Réalisme social et fantaisie poétique

Le film mêle la gentillesse et l'humour, la sentimentalité discrète et la finesse psychologique : version rose du mélodrame, il conjugue habilement le rire et les larmes. Mais la vision du cinéaste relève moins du romanesque sentimental que de l'observation documentaire car, contrairement au souci habituel d'évasion de la comédie américaine, Fejos met en scène des individus ordinaires dans le cadre véridique de leur travail et de leurs loisirs. Son approche filmique corrobore cette volonté d'authenticité dans la description des personnages et du milieu : la caméra tenue à la main, pratique alors inédite, donne le sentiment d'une vérité saisie sur le vif dans un souci de réalisme psychologique et social qui est caractéristique de bien des films américains de la fin du muet, comme par exemple la Foule de King Vidor, tourné la même année et traitant le même sujet de la solitude individuelle dans la cohue anonyme.
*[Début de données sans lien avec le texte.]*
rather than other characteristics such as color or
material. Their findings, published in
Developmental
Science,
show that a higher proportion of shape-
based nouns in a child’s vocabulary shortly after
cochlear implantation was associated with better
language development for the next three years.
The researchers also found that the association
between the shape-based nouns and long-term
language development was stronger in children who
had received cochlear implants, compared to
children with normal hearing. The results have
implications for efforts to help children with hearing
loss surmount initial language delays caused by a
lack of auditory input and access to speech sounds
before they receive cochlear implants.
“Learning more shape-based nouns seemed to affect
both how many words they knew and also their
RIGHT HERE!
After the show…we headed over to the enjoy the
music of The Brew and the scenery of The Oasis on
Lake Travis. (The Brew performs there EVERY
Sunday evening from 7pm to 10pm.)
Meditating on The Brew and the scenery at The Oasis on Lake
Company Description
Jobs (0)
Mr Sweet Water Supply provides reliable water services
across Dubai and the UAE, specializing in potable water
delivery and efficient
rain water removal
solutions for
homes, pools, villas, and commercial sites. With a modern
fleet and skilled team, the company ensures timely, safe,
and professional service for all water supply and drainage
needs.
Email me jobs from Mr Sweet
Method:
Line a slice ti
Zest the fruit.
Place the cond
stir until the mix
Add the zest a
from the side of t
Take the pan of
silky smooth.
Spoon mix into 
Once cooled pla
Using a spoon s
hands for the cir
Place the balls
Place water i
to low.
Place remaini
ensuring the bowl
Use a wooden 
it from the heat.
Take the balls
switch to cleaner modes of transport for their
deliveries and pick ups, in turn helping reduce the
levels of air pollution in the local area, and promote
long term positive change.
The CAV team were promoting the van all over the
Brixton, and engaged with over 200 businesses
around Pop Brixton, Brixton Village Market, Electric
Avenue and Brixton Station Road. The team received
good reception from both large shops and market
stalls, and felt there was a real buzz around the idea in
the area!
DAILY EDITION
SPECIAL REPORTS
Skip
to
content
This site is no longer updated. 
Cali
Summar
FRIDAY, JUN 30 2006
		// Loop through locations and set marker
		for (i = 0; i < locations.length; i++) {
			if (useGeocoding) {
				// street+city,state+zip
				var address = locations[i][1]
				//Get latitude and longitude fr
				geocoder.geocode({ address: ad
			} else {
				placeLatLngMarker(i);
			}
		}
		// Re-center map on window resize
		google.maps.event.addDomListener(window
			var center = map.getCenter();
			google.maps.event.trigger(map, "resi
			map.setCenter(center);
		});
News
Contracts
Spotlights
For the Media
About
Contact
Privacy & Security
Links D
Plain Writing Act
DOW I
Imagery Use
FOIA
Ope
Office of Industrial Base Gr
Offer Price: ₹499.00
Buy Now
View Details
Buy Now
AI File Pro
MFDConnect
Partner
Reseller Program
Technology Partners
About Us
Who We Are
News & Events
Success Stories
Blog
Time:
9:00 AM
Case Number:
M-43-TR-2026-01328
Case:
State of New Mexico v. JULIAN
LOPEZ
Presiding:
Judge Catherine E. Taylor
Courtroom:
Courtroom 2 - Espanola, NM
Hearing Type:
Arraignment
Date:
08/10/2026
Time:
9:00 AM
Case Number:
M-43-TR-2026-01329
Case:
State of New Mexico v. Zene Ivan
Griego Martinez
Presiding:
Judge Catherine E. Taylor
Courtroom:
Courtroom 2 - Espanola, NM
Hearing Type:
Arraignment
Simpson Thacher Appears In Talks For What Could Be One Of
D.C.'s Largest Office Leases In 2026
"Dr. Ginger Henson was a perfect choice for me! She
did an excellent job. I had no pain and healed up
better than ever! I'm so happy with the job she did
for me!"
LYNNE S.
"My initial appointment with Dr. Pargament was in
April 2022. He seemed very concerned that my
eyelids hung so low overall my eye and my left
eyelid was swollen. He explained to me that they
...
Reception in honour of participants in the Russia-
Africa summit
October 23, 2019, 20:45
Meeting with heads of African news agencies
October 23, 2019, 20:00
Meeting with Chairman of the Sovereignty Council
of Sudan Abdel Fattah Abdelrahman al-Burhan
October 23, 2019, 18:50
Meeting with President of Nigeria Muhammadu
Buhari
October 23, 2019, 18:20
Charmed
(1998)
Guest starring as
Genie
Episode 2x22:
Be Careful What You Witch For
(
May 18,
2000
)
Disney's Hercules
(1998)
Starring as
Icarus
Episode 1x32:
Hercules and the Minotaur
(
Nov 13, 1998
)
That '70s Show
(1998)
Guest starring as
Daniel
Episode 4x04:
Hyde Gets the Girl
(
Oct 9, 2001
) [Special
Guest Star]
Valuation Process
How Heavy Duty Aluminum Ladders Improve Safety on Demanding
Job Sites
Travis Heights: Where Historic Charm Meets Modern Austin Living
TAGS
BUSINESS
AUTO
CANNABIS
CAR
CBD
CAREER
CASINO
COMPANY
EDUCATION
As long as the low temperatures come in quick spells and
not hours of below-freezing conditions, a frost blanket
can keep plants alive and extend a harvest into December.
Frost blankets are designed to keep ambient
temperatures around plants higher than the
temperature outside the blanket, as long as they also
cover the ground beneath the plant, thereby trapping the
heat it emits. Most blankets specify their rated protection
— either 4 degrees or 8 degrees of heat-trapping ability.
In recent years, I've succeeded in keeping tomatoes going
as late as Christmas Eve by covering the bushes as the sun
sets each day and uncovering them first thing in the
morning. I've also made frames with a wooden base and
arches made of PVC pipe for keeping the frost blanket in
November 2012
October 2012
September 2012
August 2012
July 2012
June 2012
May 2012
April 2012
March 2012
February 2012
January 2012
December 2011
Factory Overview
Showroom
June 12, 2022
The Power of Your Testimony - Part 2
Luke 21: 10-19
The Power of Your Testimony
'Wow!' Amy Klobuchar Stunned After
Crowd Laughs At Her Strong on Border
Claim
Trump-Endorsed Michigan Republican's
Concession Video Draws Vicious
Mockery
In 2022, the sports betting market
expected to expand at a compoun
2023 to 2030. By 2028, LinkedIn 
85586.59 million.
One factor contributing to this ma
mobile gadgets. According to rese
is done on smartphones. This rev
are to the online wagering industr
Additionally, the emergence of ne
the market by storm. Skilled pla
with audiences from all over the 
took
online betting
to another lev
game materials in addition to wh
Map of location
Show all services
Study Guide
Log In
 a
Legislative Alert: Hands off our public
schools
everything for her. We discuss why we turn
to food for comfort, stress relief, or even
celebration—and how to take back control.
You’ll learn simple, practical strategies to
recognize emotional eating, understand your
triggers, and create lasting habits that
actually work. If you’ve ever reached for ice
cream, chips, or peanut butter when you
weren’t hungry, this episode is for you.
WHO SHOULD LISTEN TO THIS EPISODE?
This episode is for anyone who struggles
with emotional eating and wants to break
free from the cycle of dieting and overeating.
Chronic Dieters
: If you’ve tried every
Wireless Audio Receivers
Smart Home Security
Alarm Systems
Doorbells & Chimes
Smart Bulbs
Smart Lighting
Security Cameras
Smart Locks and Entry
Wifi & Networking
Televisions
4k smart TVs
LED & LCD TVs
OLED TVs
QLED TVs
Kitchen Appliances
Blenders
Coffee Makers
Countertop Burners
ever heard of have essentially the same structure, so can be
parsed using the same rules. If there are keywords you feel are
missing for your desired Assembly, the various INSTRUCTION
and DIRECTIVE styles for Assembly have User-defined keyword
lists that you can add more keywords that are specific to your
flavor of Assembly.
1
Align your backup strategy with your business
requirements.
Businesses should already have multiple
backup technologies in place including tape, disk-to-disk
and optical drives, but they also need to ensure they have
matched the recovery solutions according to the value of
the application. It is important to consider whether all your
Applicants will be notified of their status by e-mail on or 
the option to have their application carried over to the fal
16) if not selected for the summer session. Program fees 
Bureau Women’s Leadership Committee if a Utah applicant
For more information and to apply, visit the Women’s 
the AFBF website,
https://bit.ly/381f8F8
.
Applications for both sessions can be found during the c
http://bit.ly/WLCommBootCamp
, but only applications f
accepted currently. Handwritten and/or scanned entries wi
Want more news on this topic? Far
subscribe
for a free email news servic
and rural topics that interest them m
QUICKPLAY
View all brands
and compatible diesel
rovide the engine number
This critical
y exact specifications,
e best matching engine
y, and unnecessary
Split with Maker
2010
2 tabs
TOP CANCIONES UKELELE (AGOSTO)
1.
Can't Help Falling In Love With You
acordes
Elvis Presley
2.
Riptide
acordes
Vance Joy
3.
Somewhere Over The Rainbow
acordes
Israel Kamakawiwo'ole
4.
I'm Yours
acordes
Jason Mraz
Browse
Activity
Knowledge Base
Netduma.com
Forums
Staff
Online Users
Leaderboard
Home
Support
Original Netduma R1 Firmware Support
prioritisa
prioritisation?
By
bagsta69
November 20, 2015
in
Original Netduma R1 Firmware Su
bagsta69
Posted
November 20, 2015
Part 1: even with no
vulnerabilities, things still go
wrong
Ce populisme de bon aloi, où le happy end traditionnel apparaît moins comme un dénouement artificiel que comme une heureuse étape dans la recherche du bonheur, valut au film un succès mondial dû à sa sensibilité sans mièvrerie et à sa séduisante poésie visuelle. Ce modeste chef-d'œuvre témoigne de l'acuité et de la lucidité du regard porté sur l'Amérique d'avant la crise par un cinéaste étranger d'origine hongroise qui a également travaillé dans son pays natal, en France, en Autriche et un peu partout dans le monde.